I Traded Scrapers
I knew it was a bad sign. I knew it was disrespectful to the gods. I did it anyway. I left my barbecue scraper hanging by the grill, as if I’d use it again in no time. Now, “no time” is in the past. On the very day I travelled to sunny, fiery, burning California, Toronto had somewhere between 10 and 15 Cm of snow. A wet sticky snow that stuck around. Usually November is like winter’s flirt. Oh, it can be cold. Or not. Maybe? Shy November just looks away coyly curling her hair about a manicured finger. Such a tease. Is that a snowflake that kissed my cheek? No? Just light fluffy rain that clings to your coat. Is it rain? Is it freezing rain? It could be. What seemed like the odd early snowfall and cold spell has stayed around like unwanted company, like the last drunk at the bar. Why? All because I left my barbecue scraper hanging above the grill, taunting nature’s eye. I’m pretty sure that’s why it snowed and I would like to apologize for that.

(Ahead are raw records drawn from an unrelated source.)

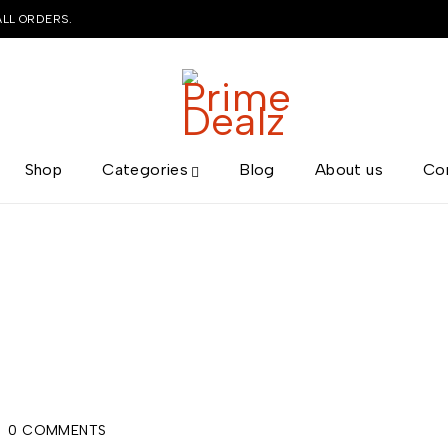
ALL ORDERS.
Shop
Categories
Blog
About us
Co
0 COMMENTS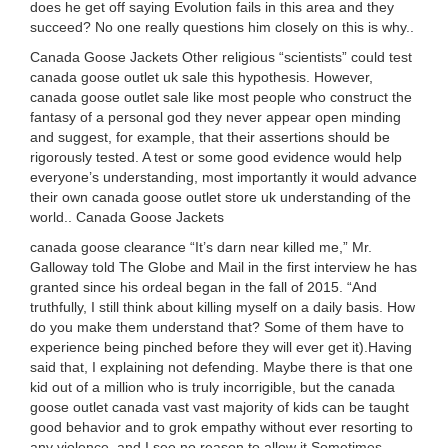
does he get off saying Evolution fails in this area and they
succeed? No one really questions him closely on this is why..
Canada Goose Jackets Other religious “scientists” could test
canada goose outlet uk sale this hypothesis. However,
canada goose outlet sale like most people who construct the
fantasy of a personal god they never appear open minding
and suggest, for example, that their assertions should be
rigorously tested. A test or some good evidence would help
everyone’s understanding, most importantly it would advance
their own canada goose outlet store uk understanding of the
world.. Canada Goose Jackets
canada goose clearance “It’s darn near killed me,” Mr.
Galloway told The Globe and Mail in the first interview he has
granted since his ordeal began in the fall of 2015. “And
truthfully, I still think about killing myself on a daily basis. How
do you make them understand that? Some of them have to
experience being pinched before they will ever get it).Having
said that, I explaining not defending. Maybe there is that one
kid out of a million who is truly incorrigible, but the canada
goose outlet canada vast vast majority of kids can be taught
good behavior and to grok empathy without ever resorting to
any violence, and I see no reason to allow it.Sometimes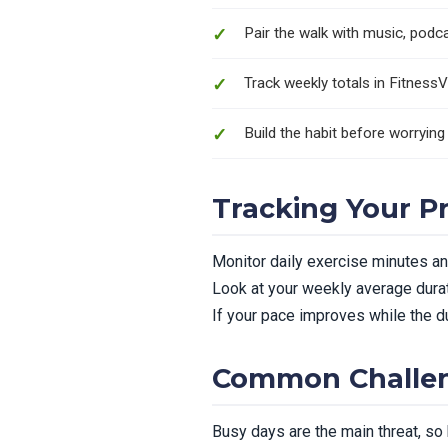
Pair the walk with music, podcas
Track weekly totals in FitnessV
Build the habit before worrying
Tracking Your P
Monitor daily exercise minutes and
Look at your weekly average durat
If your pace improves while the du
Common Challen
Busy days are the main threat, so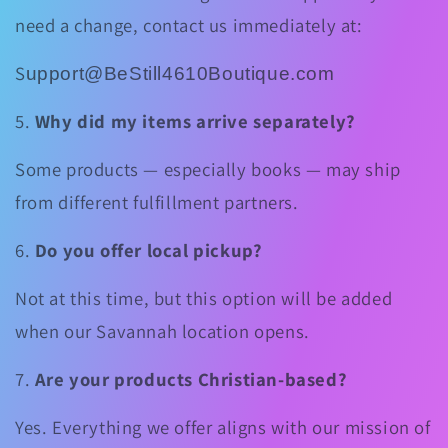
need a change, contact us immediately at:
S
upport@BeStill4610Boutique.com
5.
Why did my items arrive separately?
Some products — especially books — may ship
from different fulfillment partners.
6.
Do you offer local pickup?
Not at this time, but this option will be added
when our Savannah location opens.
7.
Are your products Christian-based?
Yes. Everything we offer aligns with our mission of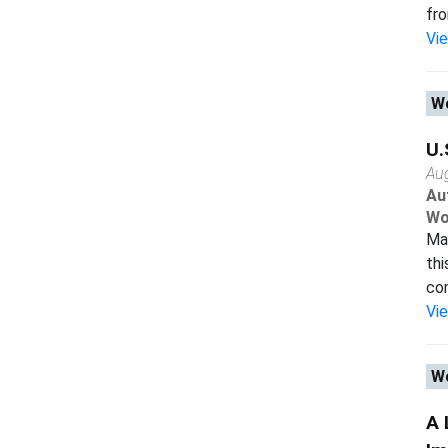
fro
Vi
Wo
U.
Au
Au
Wo
Man
thi
com
Vi
Wo
A 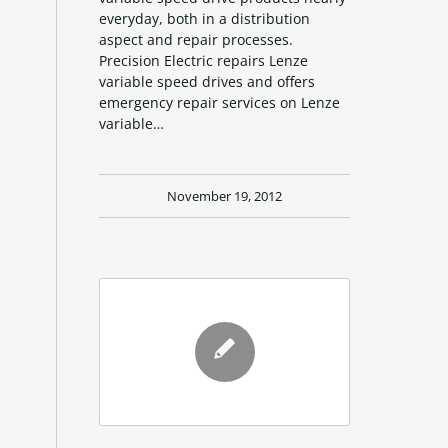
everyday, both in a distribution
aspect and repair processes.
Precision Electric repairs Lenze
variable speed drives and offers
emergency repair services on Lenze
variable…
November 19, 2012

That first snow has since gone, but now I’ve swapped out the grill scraper with a snow shovel. You know the kind. The wooden shaft, the bright matching plastic handle and blade. Mine’s a cheerful blue, the same colour of one of those cheap summery kiddie pools. The effect is a kind of pathetic attempt at making shovelling fun. A red snow shovel is far more appropriate. It’s an angry colour. The colour of blood. The blood of the shovel pusher that is boiling with every heaving load of snow. Canadians have a love-hate relationship with snow and ice. There is the tobogganing, sledding and shinny of our youth or maybe even the downhill and après ski grog of leisure versus the early morning fight to clear a driveway or sidewalk in an act of attrition of which the falling snow will always win.
You cannot defeat snow. The softly, drifting, falling snow that adheres so prettily to shed shingles, covers the detritus of the city and reminds one of a frontispiece illustration of a rare edition of A Child’s Christmas in Wales is the same snow that must be pushed, bullied, salted and piled to make way for our busy lives. What if we just left it? Would that be so bad? As a Torontonian I can tell you that it is bad. The City of Toronto refuses to admit it is a city of the North. It refuses to clear away snow that it believes will eventually melt anyway. Thus the snow is left to coalesce and collude into mini immovable glaciers that blacken with road pollution like a coal miner’s lungs as it builds ice berms to be climbed to reach the sidewalk and creeps into the roadway taking away entire lanes. Thus it cannot be left and nor will it be defeated.
So the hanging of the snow shovel in such a prominent place shall be considered my genuflection to the season. On bended knee oh Winter, I am your humble supplicant, and I ask ye to be ever so gentle as to not bow the spine of my roof, nor crack the shaft of my shovel, nor break the back of he or she who shovels for we are your unworthy servants, forever in your service, now and always.